- **Conjunto de tareas**
a) Según la noticia sobre el bloqueo de la rotonda del Bicentenario, ¿con qué frecuencia permiten los manifestantes el paso por un carril hacia San José?
b) Prosiga la noticia sobre el bloqueo de la rotonda del Bicentenario a partir de su último párrafo.

- **Sección del documento**

========

Vecinos bloquean acceso a rotonda del Bicentenario por constantes cortes de agua
Los manifestantes habilitan un carril en sentido hacia San José cada cinco minutos, lo que ocasiona importantes presas en el lugar.
Vecinos de distintas comunidades de Goicoechea bloquearon la mañana de este jueves uno de los acceso a la rotonda del Bicentenario, por los constantes cortes de agua de esta semana.
El cierre se mantiene desde hace poco más de una hora, según pudo constatar un equipo de Telenoticias en el sitio. Se espera que el trunque se mantenga por el resto de la mañana.
Valga recalcar que los protestantes habilitan el tránsito por uno de los carriles en dirección a San José cada cinco minutos y que esta situación es vigilada por oficiales de la Fuerza Pública.

========

- **Datos proporcionados**
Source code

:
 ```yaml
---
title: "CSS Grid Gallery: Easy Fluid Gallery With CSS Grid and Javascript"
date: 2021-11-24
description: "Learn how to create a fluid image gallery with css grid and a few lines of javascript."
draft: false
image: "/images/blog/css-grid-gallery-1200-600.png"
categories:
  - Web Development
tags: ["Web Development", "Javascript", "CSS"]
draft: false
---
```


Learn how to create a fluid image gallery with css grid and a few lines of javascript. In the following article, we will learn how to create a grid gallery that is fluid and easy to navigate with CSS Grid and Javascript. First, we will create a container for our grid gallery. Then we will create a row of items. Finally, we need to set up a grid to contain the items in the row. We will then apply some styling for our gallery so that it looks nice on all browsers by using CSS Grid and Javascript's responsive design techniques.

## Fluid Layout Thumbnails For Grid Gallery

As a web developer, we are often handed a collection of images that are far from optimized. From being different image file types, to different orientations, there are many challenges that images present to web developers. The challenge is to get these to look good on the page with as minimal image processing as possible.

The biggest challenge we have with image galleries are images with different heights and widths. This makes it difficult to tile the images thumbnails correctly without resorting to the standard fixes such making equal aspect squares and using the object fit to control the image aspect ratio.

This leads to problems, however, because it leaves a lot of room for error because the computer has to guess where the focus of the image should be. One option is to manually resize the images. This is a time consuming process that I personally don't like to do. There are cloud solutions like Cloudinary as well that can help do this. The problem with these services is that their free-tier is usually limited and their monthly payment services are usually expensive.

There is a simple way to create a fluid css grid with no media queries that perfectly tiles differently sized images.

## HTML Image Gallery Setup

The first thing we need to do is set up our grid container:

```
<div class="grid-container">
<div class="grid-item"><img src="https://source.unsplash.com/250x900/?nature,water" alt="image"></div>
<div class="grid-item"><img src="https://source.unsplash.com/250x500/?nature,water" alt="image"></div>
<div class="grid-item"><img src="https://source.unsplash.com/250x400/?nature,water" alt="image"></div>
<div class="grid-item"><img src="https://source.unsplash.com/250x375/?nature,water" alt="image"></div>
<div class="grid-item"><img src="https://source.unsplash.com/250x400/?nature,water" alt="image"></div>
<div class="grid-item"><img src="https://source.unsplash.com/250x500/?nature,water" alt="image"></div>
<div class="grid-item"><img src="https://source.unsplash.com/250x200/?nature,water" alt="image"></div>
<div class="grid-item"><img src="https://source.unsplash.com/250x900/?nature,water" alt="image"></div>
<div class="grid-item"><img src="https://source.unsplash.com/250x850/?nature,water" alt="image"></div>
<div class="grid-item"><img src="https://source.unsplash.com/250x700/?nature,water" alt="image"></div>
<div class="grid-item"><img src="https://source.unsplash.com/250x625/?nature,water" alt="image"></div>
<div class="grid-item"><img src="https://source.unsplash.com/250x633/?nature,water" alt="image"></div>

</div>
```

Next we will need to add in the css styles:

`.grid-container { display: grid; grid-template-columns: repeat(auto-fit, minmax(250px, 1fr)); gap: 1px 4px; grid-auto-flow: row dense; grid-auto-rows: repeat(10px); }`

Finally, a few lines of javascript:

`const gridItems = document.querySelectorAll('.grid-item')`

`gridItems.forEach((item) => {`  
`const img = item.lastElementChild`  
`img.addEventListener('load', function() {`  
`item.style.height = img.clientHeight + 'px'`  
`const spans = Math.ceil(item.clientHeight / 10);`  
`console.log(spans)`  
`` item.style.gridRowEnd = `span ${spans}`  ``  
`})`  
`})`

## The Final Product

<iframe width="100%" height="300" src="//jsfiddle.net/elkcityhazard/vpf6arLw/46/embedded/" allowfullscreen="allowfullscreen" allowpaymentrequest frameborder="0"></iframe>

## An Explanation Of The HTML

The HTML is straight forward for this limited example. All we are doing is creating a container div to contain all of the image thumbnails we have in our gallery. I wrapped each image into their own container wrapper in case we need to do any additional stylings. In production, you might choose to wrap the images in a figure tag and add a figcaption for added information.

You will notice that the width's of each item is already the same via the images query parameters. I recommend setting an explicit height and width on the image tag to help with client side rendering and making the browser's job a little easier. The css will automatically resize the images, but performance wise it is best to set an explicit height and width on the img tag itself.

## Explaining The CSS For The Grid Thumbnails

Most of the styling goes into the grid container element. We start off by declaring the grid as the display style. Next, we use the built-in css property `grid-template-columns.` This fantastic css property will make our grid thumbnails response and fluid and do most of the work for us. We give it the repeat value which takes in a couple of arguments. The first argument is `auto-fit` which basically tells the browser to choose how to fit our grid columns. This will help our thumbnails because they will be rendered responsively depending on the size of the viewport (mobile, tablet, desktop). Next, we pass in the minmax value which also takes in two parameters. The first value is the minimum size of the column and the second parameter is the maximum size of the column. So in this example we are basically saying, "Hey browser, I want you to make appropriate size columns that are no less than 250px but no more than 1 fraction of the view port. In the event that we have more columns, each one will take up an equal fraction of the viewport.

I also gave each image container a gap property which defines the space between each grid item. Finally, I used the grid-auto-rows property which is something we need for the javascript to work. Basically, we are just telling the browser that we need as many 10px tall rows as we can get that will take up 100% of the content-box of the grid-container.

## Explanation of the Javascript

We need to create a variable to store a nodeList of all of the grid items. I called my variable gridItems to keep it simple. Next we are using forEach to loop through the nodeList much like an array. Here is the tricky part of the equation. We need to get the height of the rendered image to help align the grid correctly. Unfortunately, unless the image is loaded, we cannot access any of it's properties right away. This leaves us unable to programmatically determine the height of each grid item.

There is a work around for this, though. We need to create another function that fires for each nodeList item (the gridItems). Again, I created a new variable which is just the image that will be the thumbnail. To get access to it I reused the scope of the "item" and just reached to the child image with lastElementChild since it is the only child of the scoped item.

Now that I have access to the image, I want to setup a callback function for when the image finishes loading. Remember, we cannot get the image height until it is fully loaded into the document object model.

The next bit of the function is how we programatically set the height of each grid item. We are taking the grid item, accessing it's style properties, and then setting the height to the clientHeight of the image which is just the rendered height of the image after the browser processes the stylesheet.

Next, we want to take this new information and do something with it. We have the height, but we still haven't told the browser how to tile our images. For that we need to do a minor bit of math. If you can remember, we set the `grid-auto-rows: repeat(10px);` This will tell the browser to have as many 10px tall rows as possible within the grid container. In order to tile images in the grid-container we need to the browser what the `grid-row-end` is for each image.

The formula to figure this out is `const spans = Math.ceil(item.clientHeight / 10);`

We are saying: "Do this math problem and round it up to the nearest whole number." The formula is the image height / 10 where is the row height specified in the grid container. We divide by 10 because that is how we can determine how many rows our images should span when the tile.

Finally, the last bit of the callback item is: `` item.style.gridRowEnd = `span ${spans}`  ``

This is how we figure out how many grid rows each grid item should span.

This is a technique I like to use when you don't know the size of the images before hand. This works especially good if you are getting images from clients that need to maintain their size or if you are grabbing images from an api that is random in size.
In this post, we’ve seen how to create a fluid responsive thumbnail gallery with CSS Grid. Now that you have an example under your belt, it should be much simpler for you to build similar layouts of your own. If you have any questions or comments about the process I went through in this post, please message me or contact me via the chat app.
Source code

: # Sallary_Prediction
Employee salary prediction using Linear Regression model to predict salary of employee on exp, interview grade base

========

- **Respuestas del ejercicio**
a) Cada cinco minutos.

b)
No obstante, este medio logró observar algunas exacerbaciones de parte de conductores. En uno de ellos debió intervenir un policía, mientras que en el otro, el chofer aseguró que necesitaba pasar ya que su pareja iba a dar luz.
Motivos de enojo
Los manifestantes alegan que tienen cuatro días consecutivos con acceso prácticamente nulo al recurso hídrico.
Pero además, afirman que cuando el servicio les es restablecido, el líquido vital llega sucio y por escasos minutos.
Agregaron que cuando el Instituto Costarricense de Acueductos y Alcantarillados (AYA) envía cisternas con agua potable, lo hace sin la debida coordinación, como por ejemplo a las 2:00 p.m. debajo de aguaceros o a las 11:00 p.m.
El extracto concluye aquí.